▸ GOAL
Reproduce the lines between the line containing "text Más información" and the line containing "text php bin/console importmap:install", inclusive.

Labeled region entries
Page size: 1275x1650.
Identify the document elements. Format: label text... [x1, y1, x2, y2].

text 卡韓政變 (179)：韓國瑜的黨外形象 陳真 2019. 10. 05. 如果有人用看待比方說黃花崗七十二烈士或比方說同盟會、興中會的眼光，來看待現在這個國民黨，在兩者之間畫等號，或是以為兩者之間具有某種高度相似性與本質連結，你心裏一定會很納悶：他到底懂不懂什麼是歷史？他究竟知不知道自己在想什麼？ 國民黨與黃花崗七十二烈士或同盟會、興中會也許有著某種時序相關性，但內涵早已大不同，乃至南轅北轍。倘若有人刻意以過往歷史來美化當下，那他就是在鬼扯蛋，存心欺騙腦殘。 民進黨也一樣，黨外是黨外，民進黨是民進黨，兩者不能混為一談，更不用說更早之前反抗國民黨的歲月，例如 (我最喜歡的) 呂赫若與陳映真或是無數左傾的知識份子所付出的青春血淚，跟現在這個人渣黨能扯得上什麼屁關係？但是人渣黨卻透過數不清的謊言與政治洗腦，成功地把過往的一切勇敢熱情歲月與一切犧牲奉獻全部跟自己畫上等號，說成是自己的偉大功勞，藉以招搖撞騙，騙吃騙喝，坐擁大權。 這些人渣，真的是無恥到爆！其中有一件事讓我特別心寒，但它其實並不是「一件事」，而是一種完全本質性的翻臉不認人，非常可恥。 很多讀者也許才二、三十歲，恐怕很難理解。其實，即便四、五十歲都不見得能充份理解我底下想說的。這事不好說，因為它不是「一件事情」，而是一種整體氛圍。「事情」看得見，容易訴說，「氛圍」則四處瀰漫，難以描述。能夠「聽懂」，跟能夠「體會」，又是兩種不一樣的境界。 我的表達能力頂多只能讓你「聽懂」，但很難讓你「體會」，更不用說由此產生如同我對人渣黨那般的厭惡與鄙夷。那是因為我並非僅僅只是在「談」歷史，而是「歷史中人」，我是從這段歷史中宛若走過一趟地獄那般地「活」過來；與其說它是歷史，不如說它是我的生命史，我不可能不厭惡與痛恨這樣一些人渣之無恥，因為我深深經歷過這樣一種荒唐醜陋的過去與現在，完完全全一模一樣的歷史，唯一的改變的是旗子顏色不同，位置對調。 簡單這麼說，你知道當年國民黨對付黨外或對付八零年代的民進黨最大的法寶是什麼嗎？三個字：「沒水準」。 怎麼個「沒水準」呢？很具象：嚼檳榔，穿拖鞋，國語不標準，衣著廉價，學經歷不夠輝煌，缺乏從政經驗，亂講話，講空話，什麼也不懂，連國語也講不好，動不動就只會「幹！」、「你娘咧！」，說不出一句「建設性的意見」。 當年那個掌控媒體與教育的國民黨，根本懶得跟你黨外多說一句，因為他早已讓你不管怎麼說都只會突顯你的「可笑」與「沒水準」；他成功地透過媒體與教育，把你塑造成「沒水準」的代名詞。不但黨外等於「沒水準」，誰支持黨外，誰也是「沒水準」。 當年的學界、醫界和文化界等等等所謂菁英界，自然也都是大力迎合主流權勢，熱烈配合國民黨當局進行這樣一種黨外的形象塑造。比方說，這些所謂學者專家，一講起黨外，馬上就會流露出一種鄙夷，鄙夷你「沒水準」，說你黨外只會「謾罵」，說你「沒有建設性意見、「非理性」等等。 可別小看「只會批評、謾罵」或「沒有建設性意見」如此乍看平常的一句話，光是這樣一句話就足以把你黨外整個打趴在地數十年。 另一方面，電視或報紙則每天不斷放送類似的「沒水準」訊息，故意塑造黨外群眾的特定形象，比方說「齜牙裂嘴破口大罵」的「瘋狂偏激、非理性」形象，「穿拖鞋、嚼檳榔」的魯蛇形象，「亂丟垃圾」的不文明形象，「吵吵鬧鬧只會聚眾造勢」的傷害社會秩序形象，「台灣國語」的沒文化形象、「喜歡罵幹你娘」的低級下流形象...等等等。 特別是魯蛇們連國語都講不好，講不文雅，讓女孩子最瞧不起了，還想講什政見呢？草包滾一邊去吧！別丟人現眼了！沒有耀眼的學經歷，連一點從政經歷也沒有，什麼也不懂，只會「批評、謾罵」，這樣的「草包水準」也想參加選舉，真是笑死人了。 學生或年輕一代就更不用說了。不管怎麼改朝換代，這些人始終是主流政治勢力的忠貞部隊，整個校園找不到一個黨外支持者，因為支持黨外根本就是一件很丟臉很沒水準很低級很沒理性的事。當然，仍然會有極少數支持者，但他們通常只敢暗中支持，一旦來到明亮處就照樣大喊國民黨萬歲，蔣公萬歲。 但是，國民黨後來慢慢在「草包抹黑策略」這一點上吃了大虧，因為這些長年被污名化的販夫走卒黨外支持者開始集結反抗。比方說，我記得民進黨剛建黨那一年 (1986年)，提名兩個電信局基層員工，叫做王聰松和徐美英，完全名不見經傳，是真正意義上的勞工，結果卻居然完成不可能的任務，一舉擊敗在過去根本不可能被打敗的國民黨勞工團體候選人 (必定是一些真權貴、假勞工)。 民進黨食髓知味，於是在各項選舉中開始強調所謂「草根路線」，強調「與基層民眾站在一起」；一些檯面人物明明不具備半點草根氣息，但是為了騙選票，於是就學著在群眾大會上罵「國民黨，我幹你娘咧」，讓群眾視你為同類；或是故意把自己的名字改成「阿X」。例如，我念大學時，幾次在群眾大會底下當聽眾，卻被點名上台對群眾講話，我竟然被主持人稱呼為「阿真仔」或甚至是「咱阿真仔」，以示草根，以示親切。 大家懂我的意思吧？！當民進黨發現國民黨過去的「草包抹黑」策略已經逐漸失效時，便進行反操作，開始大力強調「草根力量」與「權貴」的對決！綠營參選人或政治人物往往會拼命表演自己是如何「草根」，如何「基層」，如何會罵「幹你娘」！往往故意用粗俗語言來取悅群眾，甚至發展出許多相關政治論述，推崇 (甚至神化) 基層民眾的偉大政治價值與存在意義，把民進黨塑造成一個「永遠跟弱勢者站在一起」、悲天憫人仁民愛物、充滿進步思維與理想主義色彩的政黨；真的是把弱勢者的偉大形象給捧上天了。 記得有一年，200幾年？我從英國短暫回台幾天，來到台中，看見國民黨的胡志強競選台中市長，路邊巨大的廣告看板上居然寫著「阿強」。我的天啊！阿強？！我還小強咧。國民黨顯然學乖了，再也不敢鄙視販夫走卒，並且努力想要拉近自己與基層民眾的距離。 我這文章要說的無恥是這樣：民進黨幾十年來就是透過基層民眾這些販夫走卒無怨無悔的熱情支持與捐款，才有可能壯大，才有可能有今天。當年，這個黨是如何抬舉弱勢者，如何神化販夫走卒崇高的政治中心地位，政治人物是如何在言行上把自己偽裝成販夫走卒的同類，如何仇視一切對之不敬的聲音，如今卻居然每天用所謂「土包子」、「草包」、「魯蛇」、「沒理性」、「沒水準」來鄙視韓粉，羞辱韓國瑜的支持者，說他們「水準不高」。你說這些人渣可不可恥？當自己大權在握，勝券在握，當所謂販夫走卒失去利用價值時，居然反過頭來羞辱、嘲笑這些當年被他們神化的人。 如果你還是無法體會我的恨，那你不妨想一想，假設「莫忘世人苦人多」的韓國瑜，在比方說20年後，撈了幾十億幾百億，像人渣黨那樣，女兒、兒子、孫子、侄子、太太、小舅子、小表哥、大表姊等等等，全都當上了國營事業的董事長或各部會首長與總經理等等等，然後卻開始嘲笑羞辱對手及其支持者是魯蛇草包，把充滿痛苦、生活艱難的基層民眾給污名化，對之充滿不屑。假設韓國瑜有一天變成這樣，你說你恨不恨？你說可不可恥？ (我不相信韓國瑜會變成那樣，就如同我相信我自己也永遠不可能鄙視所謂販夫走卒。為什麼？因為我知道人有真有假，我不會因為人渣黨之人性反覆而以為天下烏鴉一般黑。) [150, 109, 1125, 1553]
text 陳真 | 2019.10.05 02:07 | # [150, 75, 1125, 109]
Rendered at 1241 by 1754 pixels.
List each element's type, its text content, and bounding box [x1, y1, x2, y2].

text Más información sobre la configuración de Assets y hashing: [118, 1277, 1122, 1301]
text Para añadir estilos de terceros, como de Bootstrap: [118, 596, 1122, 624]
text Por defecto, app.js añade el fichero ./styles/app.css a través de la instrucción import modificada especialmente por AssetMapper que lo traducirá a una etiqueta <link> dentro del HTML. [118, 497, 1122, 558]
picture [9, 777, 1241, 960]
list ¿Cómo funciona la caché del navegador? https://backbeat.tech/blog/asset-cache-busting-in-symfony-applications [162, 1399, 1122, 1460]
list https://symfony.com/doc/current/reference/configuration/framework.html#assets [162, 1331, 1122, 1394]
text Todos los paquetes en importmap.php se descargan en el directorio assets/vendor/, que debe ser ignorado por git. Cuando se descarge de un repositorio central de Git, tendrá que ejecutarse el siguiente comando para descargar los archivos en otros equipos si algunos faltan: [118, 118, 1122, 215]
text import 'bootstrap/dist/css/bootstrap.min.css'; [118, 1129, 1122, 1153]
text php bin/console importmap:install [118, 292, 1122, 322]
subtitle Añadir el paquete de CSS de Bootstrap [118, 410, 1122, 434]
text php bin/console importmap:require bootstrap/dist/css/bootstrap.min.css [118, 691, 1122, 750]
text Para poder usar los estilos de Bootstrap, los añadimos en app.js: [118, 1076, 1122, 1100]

▸ ANSWER TO THE TASK
text Más información sobre la configuración de Assets y hashing: [118, 1277, 1122, 1301]
text Para añadir estilos de terceros, como de Bootstrap: [118, 596, 1122, 624]
text Por defecto, app.js añade el fichero ./styles/app.css a través de la instrucción import modificada especialmente por AssetMapper que lo traducirá a una etiqueta <link> dentro del HTML. [118, 497, 1122, 558]
picture [9, 777, 1241, 960]
list ¿Cómo funciona la caché del navegador? https://backbeat.tech/blog/asset-cache-busting-in-symfony-applications [162, 1399, 1122, 1460]
list https://symfony.com/doc/current/reference/configuration/framework.html#assets [162, 1331, 1122, 1394]
text Todos los paquetes en importmap.php se descargan en el directorio assets/vendor/, que debe ser ignorado por git. Cuando se descarge de un repositorio central de Git, tendrá que ejecutarse el siguiente comando para descargar los archivos en otros equipos si algunos faltan: [118, 118, 1122, 215]
text import 'bootstrap/dist/css/bootstrap.min.css'; [118, 1129, 1122, 1153]
text php bin/console importmap:install [118, 292, 1122, 322]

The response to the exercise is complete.